* Source material
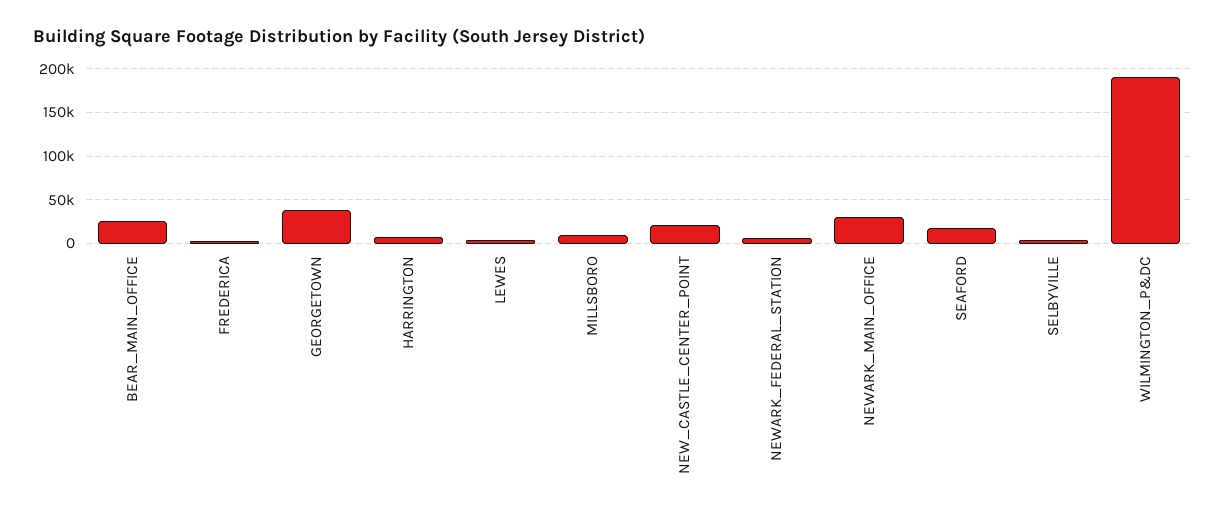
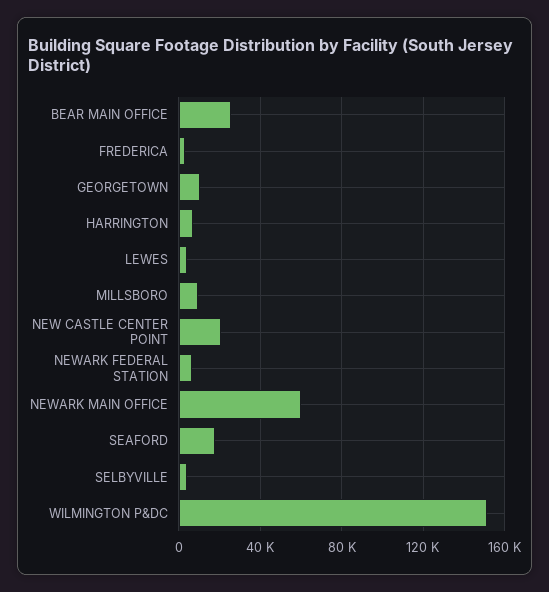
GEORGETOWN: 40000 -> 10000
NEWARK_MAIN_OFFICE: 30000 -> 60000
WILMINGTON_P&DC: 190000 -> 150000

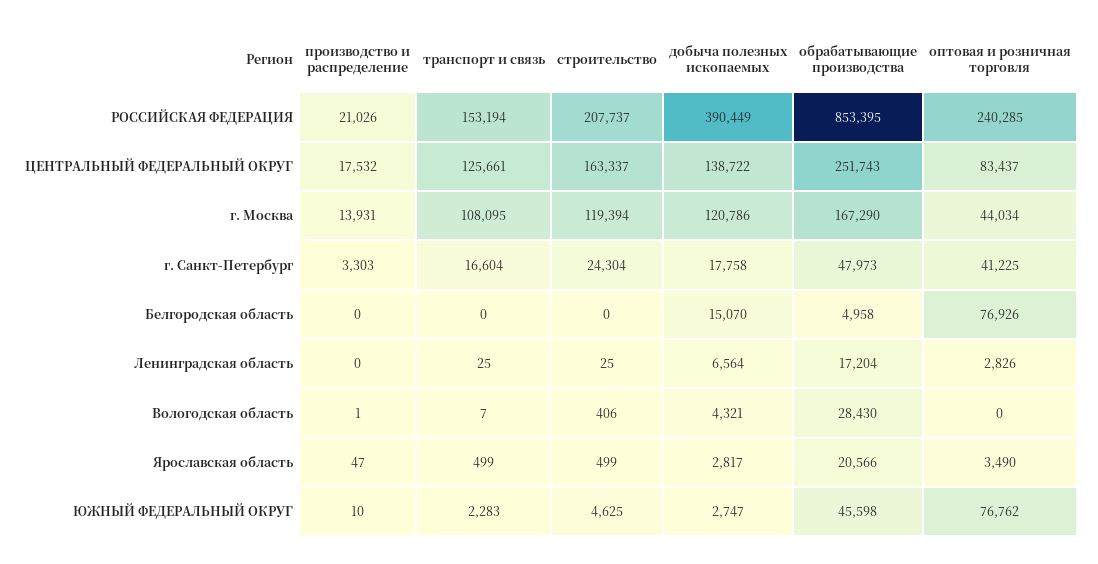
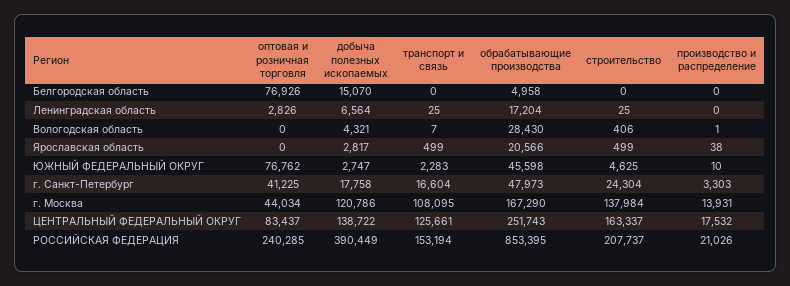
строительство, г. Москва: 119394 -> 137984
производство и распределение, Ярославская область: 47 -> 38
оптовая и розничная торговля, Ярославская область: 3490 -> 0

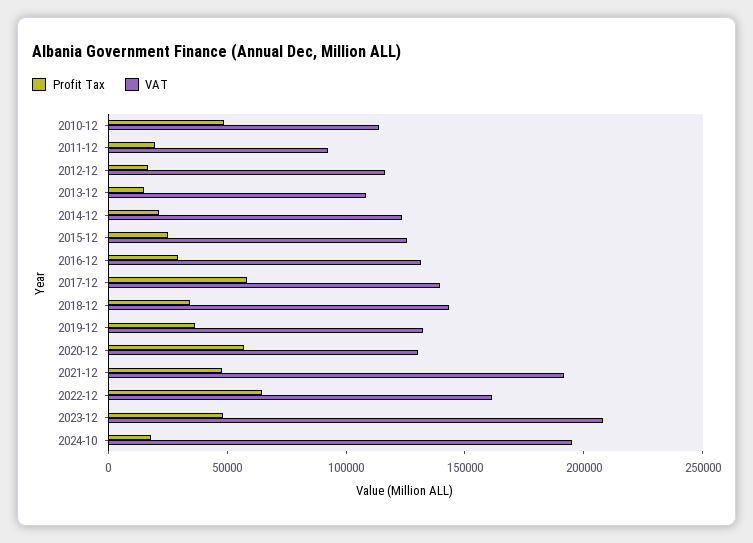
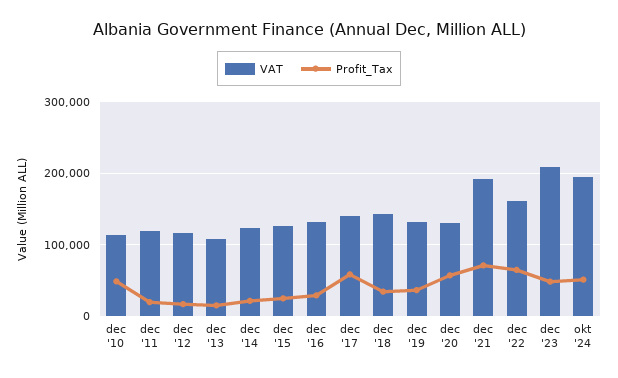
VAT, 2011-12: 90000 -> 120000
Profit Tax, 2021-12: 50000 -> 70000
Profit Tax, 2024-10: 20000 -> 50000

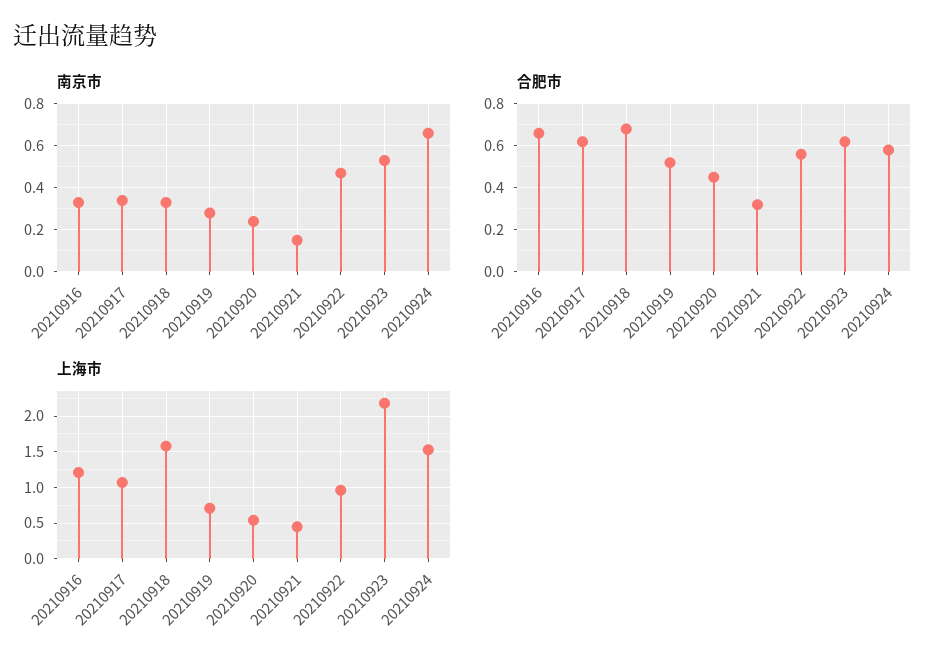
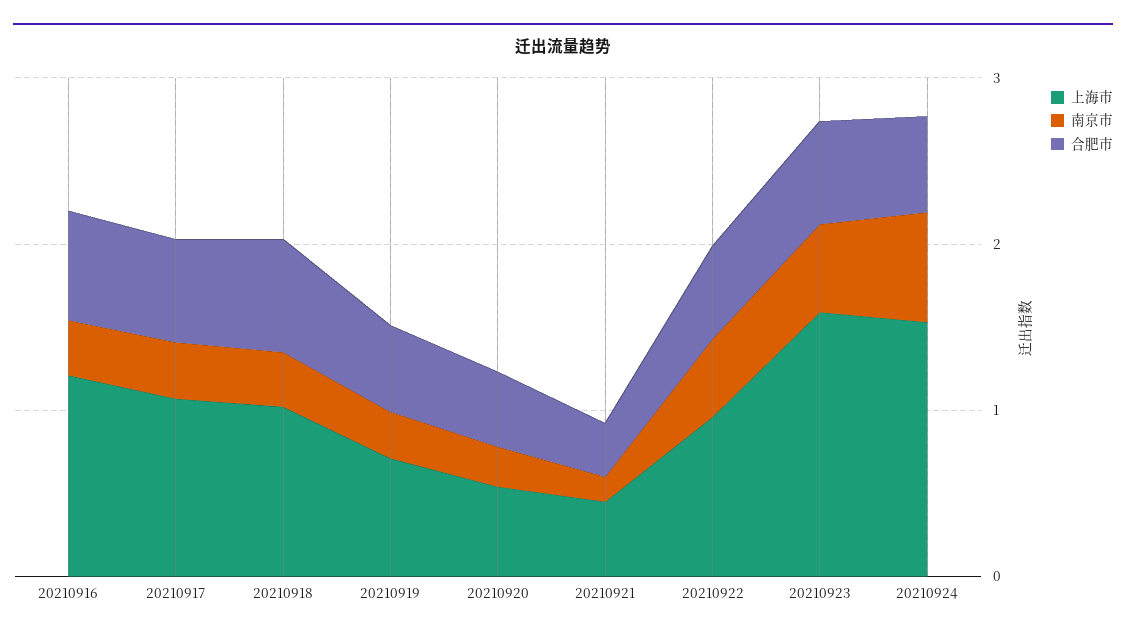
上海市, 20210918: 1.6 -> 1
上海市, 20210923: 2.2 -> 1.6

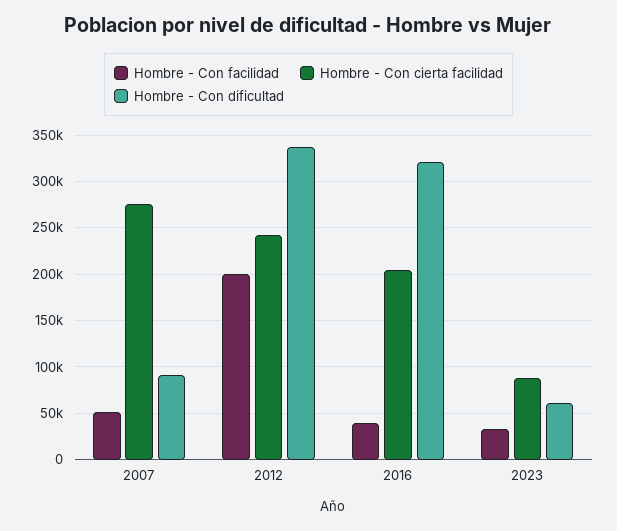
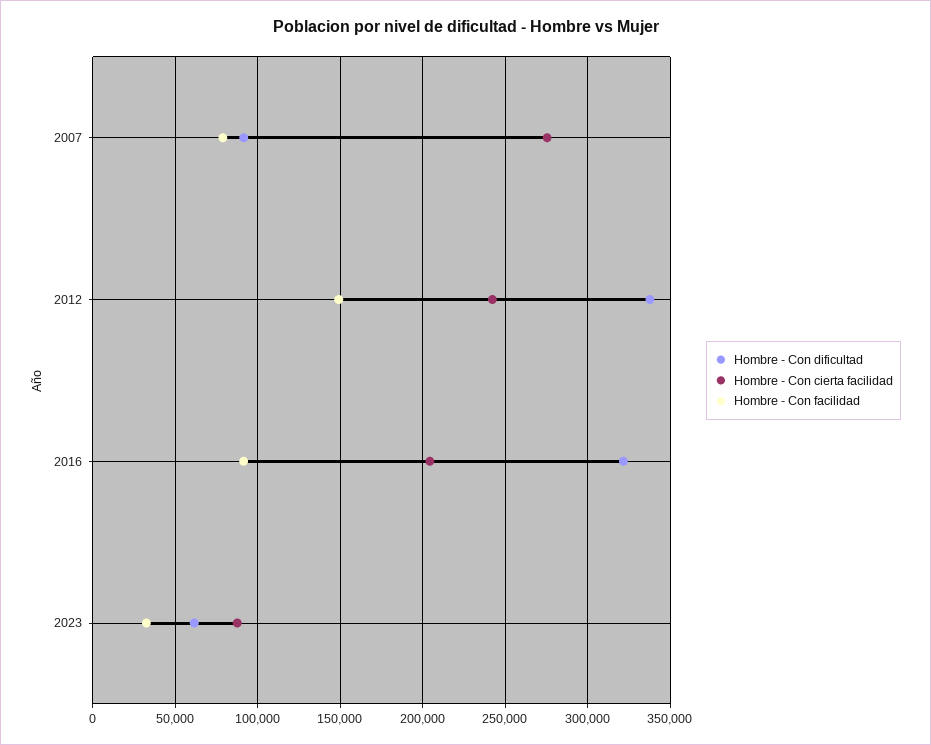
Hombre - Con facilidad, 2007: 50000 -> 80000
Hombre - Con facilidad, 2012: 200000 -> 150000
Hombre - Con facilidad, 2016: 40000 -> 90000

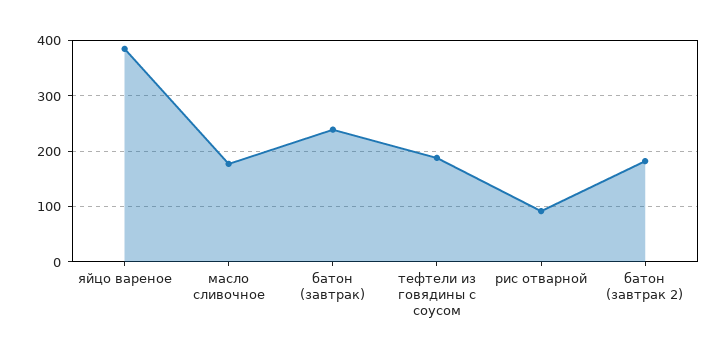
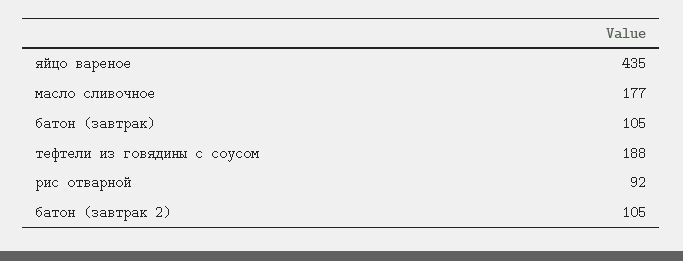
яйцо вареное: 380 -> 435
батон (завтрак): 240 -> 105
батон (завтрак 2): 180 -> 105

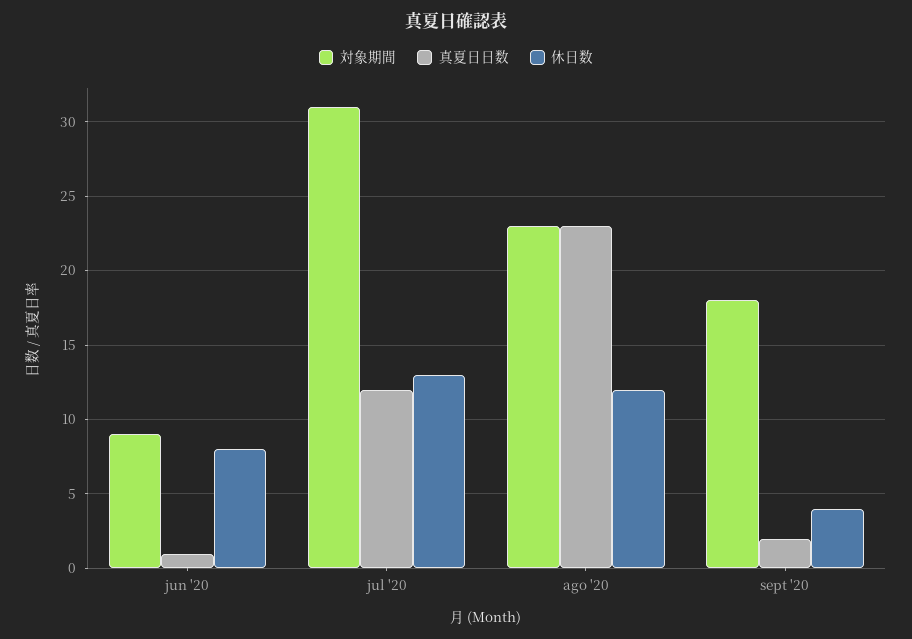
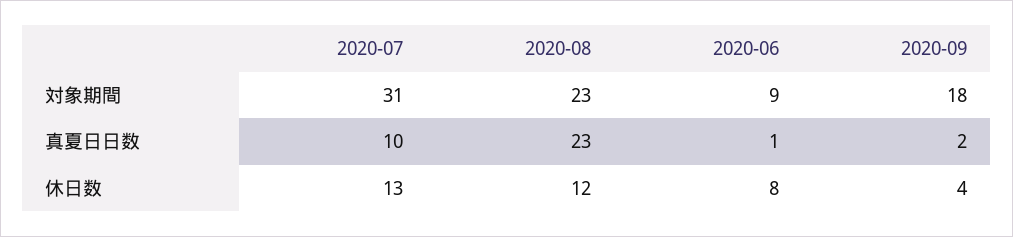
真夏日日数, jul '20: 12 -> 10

* Activity
Go through the records above and copy each line where "батон" is found.

* Solution
батон (завтрак): 240 -> 105
батон (завтрак 2): 180 -> 105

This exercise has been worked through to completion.